During my weekly conversation with Wes Bunting, he talked up an athletic, modestly undersized center from a West coast university, whom I’ll profile later on Friday. He finished a glowing report, but ended by saying the player was in the 290-300 lb. range, adding, “he doesn’t look like Dallas’ type of player.”
I had to caution him that the Cowboys appear to be changing, or at least broadening their offensive lineman templates in recent years. During the Jimmy Johnson/Barry Switzer era, the Cowboys build a fearsome line which ranked among the league’s biggest. The Cowboys wanted size and power, and found a group of big mashers who could also run. Larry Allen, Erik Williams and the underutilized (as a Cowboy) Ron Stone fit this profile.

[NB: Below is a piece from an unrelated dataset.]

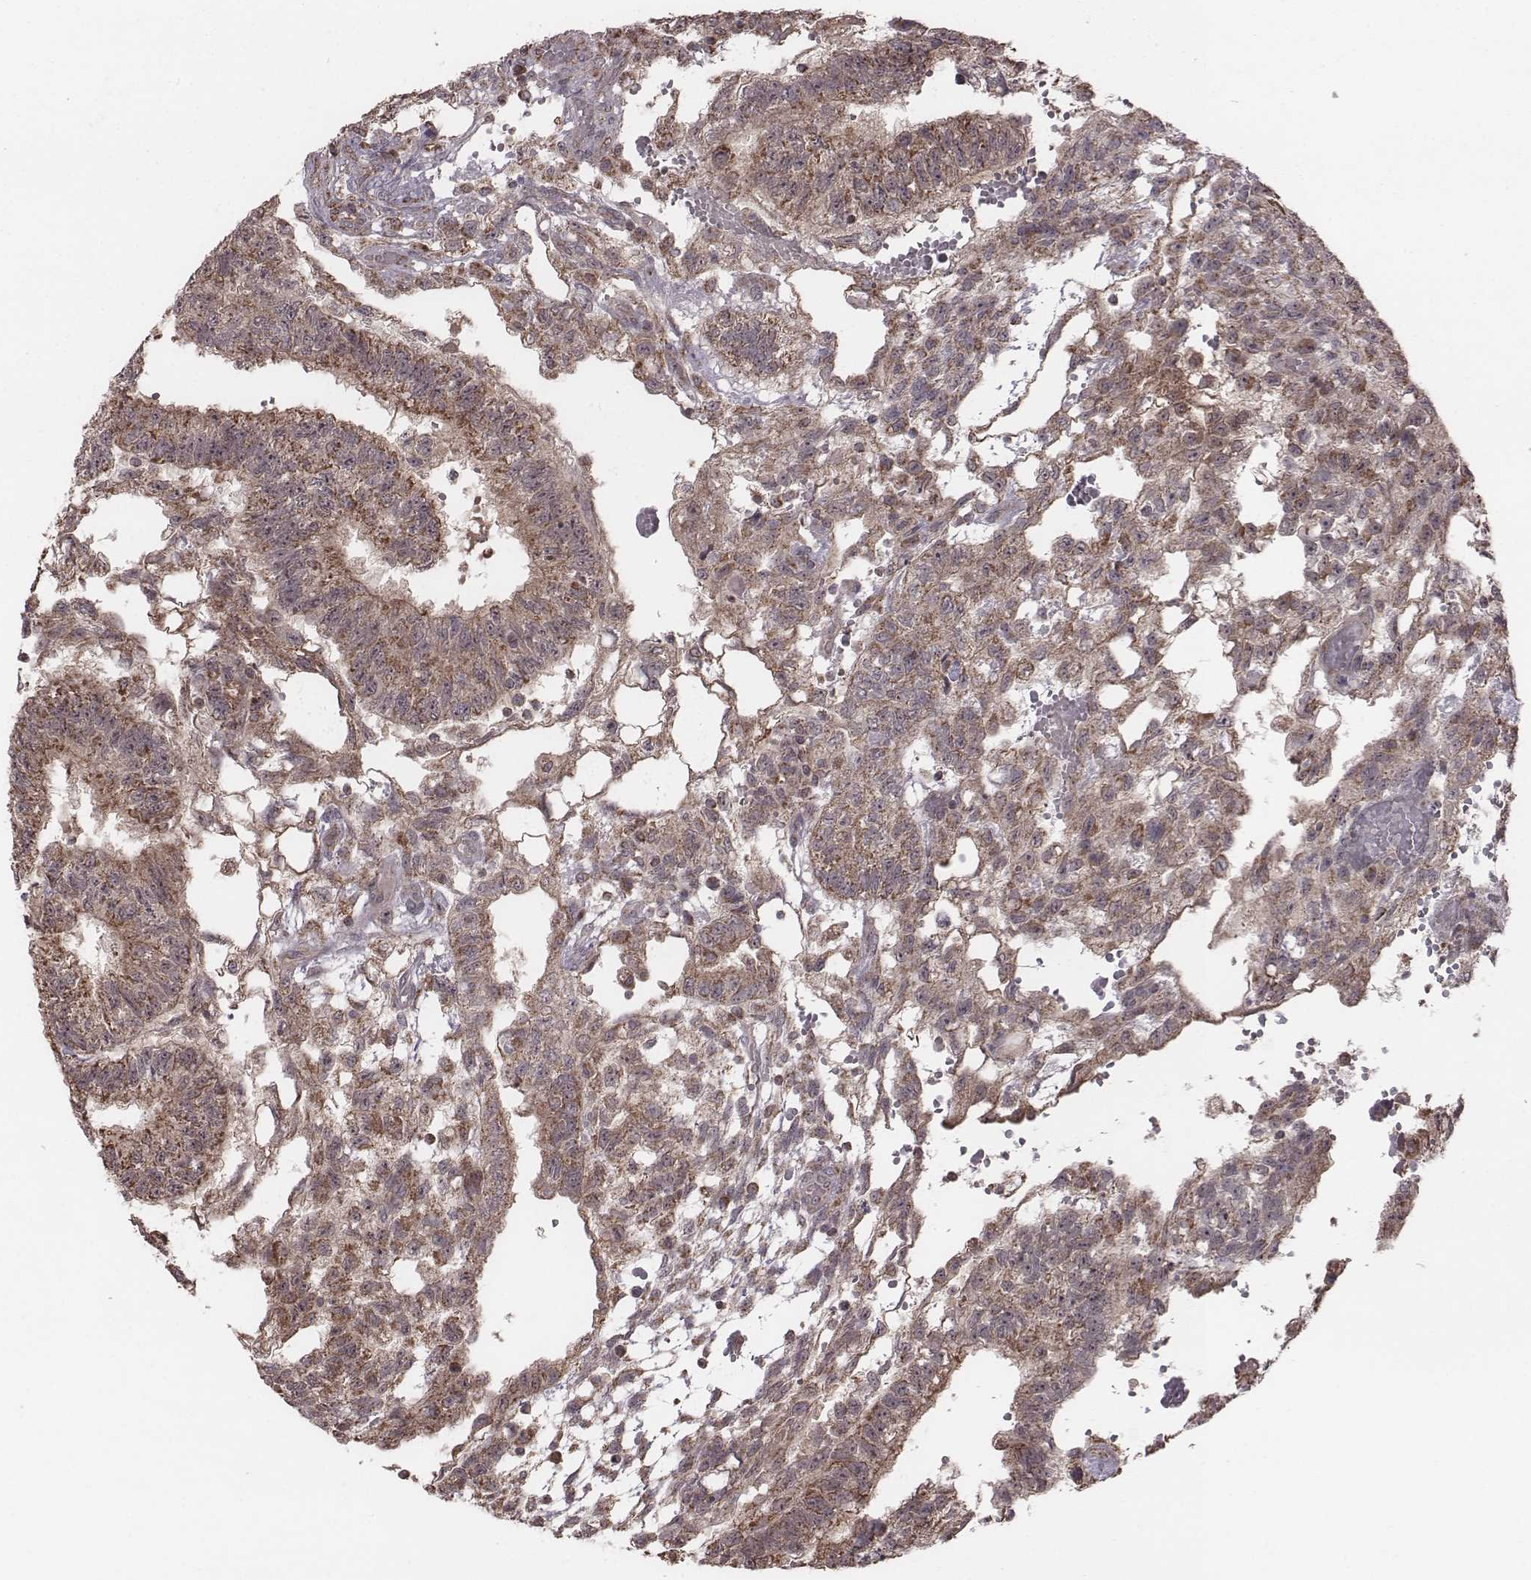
{"staining": {"intensity": "strong", "quantity": ">75%", "location": "cytoplasmic/membranous"}, "tissue": "testis cancer", "cell_type": "Tumor cells", "image_type": "cancer", "snomed": [{"axis": "morphology", "description": "Carcinoma, Embryonal, NOS"}, {"axis": "topography", "description": "Testis"}], "caption": "Immunohistochemistry (IHC) image of human testis cancer stained for a protein (brown), which displays high levels of strong cytoplasmic/membranous expression in approximately >75% of tumor cells.", "gene": "PDCD2L", "patient": {"sex": "male", "age": 32}}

Dallas has continued to draft mashers, with diminishing degrees of success. After Flozell Adams and Andre Gurode were taken the Cowboys did not have a solid home-picked hit until Doug Free. Free, of course, was a player from the Bill Parcells regime, and Parcells seemed to curb the zeal for the truly huge linemen, though he and Jeff Ireland had nothing to show for their picks until Free arrived in 2006.
Free is a more athletic type of lineman. He started his college career as a tight end, before switching to the line. He weighed 305 lbs. at his year’s Combine. Dallas has added over ten pounds of muscle to his frame, but his running ability remains. His sprint downfield to lead Felix Jones’ touchdown in the season-finale against the Eagles remains his signature play. He can pull to lead sweeps, and he can run upfield with sidekick Kyle Kosier to lead screens.
Their athleticism stands in contrast to the sluggers on Dallas’ right side. Marc Colombo pulled a lot before his knees started to break down, but neither Leonard Davis nor Andre Gurode function well in space. They leave Dallas with a schizophrenic line; the Cowboys have pullers on their left and pushers on their right. Since the left side guys perform better, some evidence suggests the Cowboys will continue looking for more Free types.
Dallas just missed on the 305 lb. Max Unger two drafts ago, a player they projected to guard, and who played center late in his Oregon career. Yesterday, the team signed the 290 lb. Jermey Parnell off New Orleans’ practice squad. Today, it released Robert Brewster, a big-bodied slugger from clearly in the ’90s and early ’00s mold.
Pernell, like Free, started at a different position. He played on Mississippi’s defensive line his senior year. He played just that year of college ball before entering the NFL, so he’s still raw. The Cowboys must see promise, since they’ll have to keep Parnell on their active roster for the duration of his Dallas career, however long that may be.
Even if Parnell fails in Dallas, his signing likely means more guys in his mold and Frees, will come to the team in future drafts, instead of the Shane Hannah, George Hegamin-types. The Cowboys have size and speed at all their skill positions. It makes sense to add linemen who can mirror their athleticismc especially in a league which is moving more and more to the 3-4 and to active fronts like Tennessee’s, where all four DLs can change direction at speed. This quality may now take priority over raw girth.